Ein Mann könnte dem tristen Bild aber wieder etwas Farbe verleihen und die Gemüter beruhigen: Nick Woltemade.
Wobei „Gemüter beruhigen“ auf die Personalie Woltemade auch nicht wirklich zutrifft, eher das Gegenteil. Es hätte zu einem absoluten Coup werden können, hätten die Bayern im Hintergrund still und heimlich eine Verpflichtung des U21-Helden klargemacht. Bayern will Woltemade, Woltemade will zu Bayern. Es könnte so einfach sein.
Weil sich aber offenbar niemand beim VfB Stuttgart meldete, sind nun die Fronten verhärtet.

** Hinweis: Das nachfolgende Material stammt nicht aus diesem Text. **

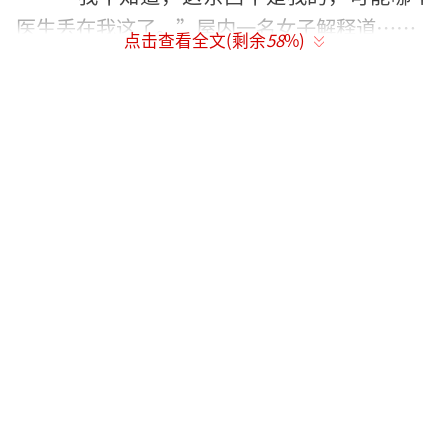
医生丢在我这了。”屋内一名女子解释道……
点击查看全文(剩余
58
%)
事实上，储存这些“药品”本身已经违反
了国家相关规定。
依据《中华人民共和国药品管理法》及
《药品说明书和标签管理规定》相关条款规
定，批准进入我国的进口药品，药品说明书和
标签上必须有中文标识。
2月27日，这场针对公寓美容院的执法，其
实只反映出医美微整行业乱象中的冰山一角。
批发、销售、打针，“肉毒素”的违规一
条龙生意，近年来已经不知不觉地渗透到医美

Beide Seiten sind sauer, die einen wegen des öffentlichen und vehementen Werbens um einen Spieler, der noch bis 2028 unter Vertrag steht, die anderen wegen der utopischen und überzogenen Ablöseforderungen.

Max Eberl kann einem da (fast) schon leidtun. Der Sportvorstand bekommt von allen Seiten zu hören, er müsse sparen, sparen, sparen. Gleichzeitig muss er aber Verträge von Spielern wie Jamal Musiala und Joshua Kimmich verlängern und einen Umbruch weiterführen. Spieler, die zur Qualität und zu den Ansprüchen des Rekordmeisters passen, kosten aber Geld. Komisch, ist aber so.
Eine Wette, die Eberl offenbar bereit ist, einzugehen. Denn der Sportvorstand hat aus dem Wirtz-Drama gelernt. Hier hat sich der FC Bayern ein Jahr zu viel auf dem Status der deutschen Nummer 1 ausgeruht. Die Münchner sind auf den Irrtum hereingefallen, für talentierte deutsche Spieler noch immer die erste Anlaufstelle zu sein. Doch die Insel ist sportlich und finanziell einfach verlockender.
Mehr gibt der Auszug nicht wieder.